How To Get Out of the Bad Credit Score Range

22 September 2022
Reading Time: 3 mins

Having good credit is necessary for a lot of things in life such as buying a car, getting a loan, or becoming a first-time homeowner. This number is basically a history of how you’ve handled money, and it shows lenders how likely you are to pay back any loans you obtain.

If you have a less-than-ideal credit score, the chances of you qualifying for any type of loan can be slim. That does not mean there is no chance of it ever improving, there are many ways in which you can increase it.

Thoroughly Review Your Credit Report

One of the most important things you can do when trying to get out of the subprime credit score range is to take the time to go over your report thoroughly. Every year, you can obtain a detailed accounting of your score by going to AnnualCreditReport.com.
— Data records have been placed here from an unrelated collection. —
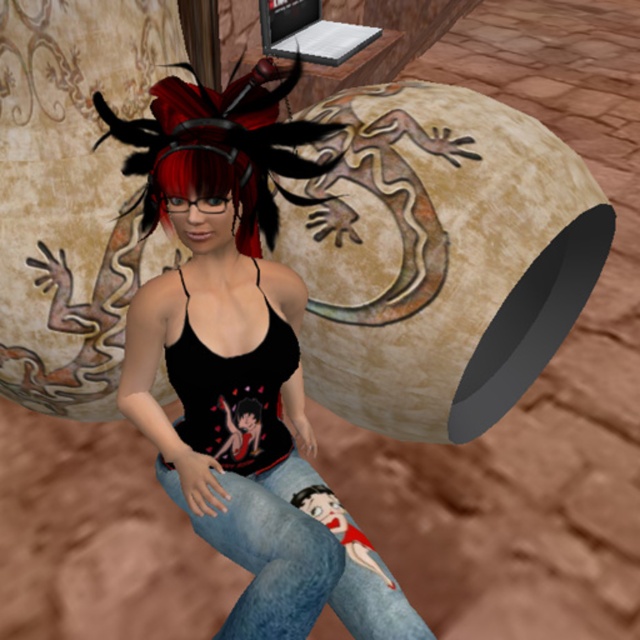
Question: Which of the following is the closest to the observer?

Choices:
 (A) denim jeans at center
 (B) matte black tank top at center

Answer: (A)

Question: In this image, where is matte black tank top at center located relative to denim jeans at center?

Choices:
 (A) left
 (B) right

Answer: (A)

Question: From the image, what is the correct spatial relationship of matte black tank top at center in relation to denim jeans at center?

Choices:
 (A) right
 (B) left

Answer: (B)

Question: Which point appears closest to the camera in this image?

Choices:
 (A) (147, 328)
 (B) (356, 579)

Answer: (A)

Question: Is matte black tank top at center further to the viewer compared to denim jeans at center?

Choices:
 (A) no
 (B) yes

Answer: (B)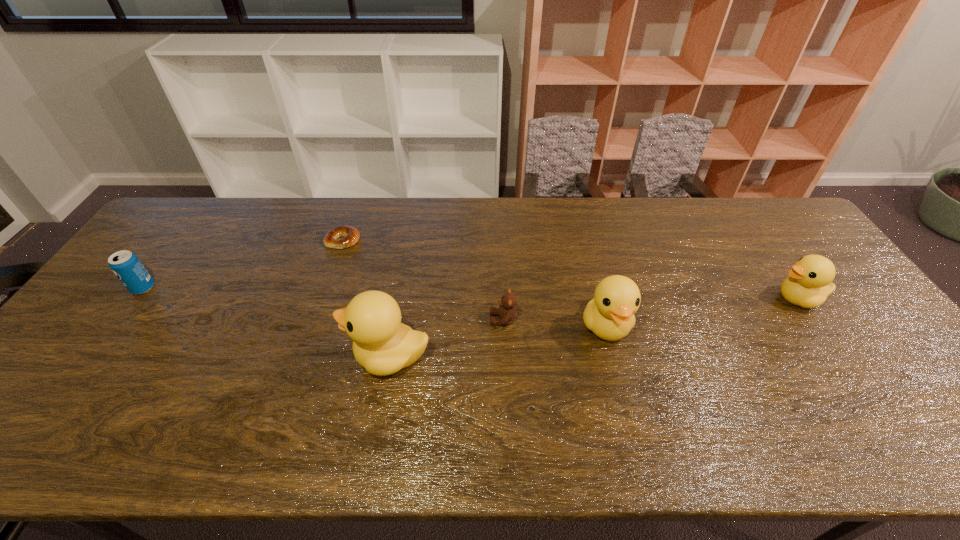
Where is `the third object from left to right`? The image size is (960, 540). the third object from left to right is located at coordinates (383, 345).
The categories you’ll see on your credit report will include identifying information about yourself, your accounts, inquiries, and public records about foreclosures and bankruptcies. It’s necessary to review each section very carefully to ensure all information is accurate. If you find something that does not look yours, you can dispute it to have it removed. Other things you want to look for are incorrect credit limits, accounts that you’ve closed but are still showing as open, incorrect dates, having one account listed multiple times, and accounts incorrectly showing as late or delinquent.

Consider a Secure Loan or Credit Card

Secure loans are a good option for raising your credit score because lenders accept collateral to make sure you pay it back. Some people put things such as their car or house up to secure it. However, if they have trouble paying back that loan, the lender can put a lien on whatever they put down as collateral. Borrowers might find this route useful because they can get a relatively large amount of money, and as they pay it back, it looks good to the credit agencies.